オンライン授業で生徒が書き込んだプリントを教員に示している様子

 【益子】新型コロナウイルスの影響で休校中の生徒の家庭学習を支援しようと、七井中は教員と生徒の間でやりとりができる同時双方向型のオンライン授業を行っている。生徒はクラスメートとリアルタイムで参加し、教員は生徒の反応を伺いながら進められるため、教室と近い感覚で授業ができる。県内の公立中学校で同様の取り組みを実施しているのは珍しいという。

 オンライン授業は4月中旬から教員の発案で準備を進め、13日に始めた。グーグルの教育支援サービスを使用し、国語や数学、英語など計7教科で実施している。学年別の時間割を作成し、1こまの授業時間50分のうちライブ配信は15分に設定した。余った時間は反復学習などに充てているという。

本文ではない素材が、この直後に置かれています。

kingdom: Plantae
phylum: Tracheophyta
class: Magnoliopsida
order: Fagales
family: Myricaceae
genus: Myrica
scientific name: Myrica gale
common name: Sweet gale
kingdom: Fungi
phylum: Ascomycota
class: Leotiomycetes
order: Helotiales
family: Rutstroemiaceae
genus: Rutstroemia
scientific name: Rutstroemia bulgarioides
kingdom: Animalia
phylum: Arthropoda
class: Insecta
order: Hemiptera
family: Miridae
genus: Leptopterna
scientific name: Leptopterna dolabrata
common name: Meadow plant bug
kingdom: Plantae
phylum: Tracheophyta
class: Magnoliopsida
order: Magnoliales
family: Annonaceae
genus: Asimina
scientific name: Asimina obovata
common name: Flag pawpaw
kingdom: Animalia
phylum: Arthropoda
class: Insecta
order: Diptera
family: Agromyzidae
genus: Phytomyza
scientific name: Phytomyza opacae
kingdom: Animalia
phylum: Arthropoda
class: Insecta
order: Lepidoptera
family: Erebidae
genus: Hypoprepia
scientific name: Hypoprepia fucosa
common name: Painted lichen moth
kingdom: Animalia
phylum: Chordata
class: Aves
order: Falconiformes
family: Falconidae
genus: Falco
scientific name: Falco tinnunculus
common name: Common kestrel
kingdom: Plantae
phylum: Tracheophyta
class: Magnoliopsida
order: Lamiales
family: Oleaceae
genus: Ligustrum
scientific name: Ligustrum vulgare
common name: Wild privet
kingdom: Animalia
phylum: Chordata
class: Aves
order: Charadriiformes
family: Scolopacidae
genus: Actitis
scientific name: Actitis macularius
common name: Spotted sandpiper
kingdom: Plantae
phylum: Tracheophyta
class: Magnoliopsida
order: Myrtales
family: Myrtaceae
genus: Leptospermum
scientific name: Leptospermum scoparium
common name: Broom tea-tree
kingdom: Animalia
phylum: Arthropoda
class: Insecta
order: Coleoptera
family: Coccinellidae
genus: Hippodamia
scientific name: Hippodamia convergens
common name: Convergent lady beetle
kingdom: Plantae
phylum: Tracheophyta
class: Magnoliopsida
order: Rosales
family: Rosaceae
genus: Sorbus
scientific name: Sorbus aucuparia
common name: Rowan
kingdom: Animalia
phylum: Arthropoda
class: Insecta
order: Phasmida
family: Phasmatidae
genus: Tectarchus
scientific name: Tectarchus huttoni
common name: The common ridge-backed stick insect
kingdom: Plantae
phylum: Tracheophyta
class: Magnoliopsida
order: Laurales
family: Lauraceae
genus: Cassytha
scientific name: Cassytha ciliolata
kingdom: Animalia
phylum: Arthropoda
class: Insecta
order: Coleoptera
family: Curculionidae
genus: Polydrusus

 19日に行われた2年生の理科の授業には、60人中45人ほどがリアルタイムの授業に参加した。授業は教員が用意したスライドを画面に表示させる形式で進められた。化学式の書き方を練習した際には、プリントへの記入が終わった生徒らから「終わりました」の声が上がるなど実際の授業に近い様子が見られた。生徒が記入したプリントをカメラに示し、教員に確認してもらう場面もあった。

 参加した橋本望花(はしもとのどか)さん(13)と川田海皓(かわたみひろ)さん(13)は「最初は不安だったけれど、スライドショーで説明してくれるので分かりやすかった。先生とほかの生徒の声が聞けるので安心する」などと話した。

 一方、インターネットを使った授業を受けられない生徒には同様の内容をDVDにして配布している。また配信した授業は後からも見られるため、リアルタイムで参加できない生徒もフォローできるという。

 町教委は、感染の第2波へ備えるため、全小中学校で実施できるよう準備を進めている。岡良一郎(おかりょういちろう)教育長は「今後の感染がどうなるか分からないのでしっかり備え、児童生徒の学びを保証していく」と述べた。